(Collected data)
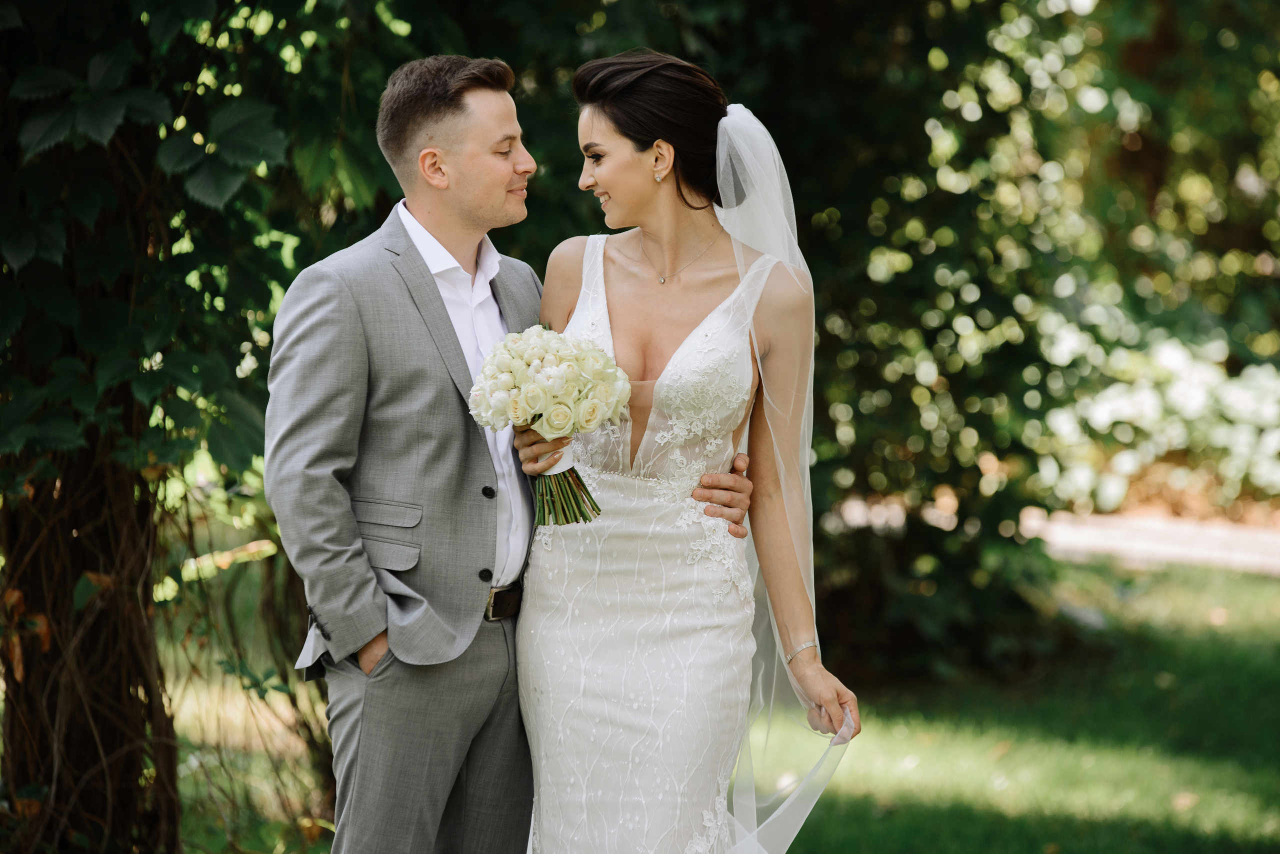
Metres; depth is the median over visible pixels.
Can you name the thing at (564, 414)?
bouquet
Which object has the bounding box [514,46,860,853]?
woman
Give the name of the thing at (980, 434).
tree
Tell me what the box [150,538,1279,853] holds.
lawn
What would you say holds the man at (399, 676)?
on the lawn
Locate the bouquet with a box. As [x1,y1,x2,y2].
[467,325,629,526]
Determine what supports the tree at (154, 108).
on the lawn
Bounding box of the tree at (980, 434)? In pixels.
[744,0,1279,684]
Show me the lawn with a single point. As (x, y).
(1015, 753)
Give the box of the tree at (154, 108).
[0,0,388,853]
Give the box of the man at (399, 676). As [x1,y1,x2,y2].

- [Your objective]: Reproduce each line above precisely, with no pictures.

- [Solved exercise]:
Metres; depth is the median over visible pixels.
Can you name the thing at (564, 414)?
bouquet
Which object has the bounding box [514,46,860,853]?
woman
Give the name of the thing at (980, 434).
tree
Tell me what the box [150,538,1279,853] holds.
lawn
What would you say holds the man at (399, 676)?
on the lawn
Locate the bouquet with a box. As [x1,y1,x2,y2].
[467,325,629,526]
Determine what supports the tree at (154, 108).
on the lawn
Bounding box of the tree at (980, 434)? In pixels.
[744,0,1279,684]
Show me the lawn with a single point. As (x, y).
(1015, 753)
Give the box of the tree at (154, 108).
[0,0,388,853]
Give the box of the man at (399, 676). As [x1,y1,x2,y2].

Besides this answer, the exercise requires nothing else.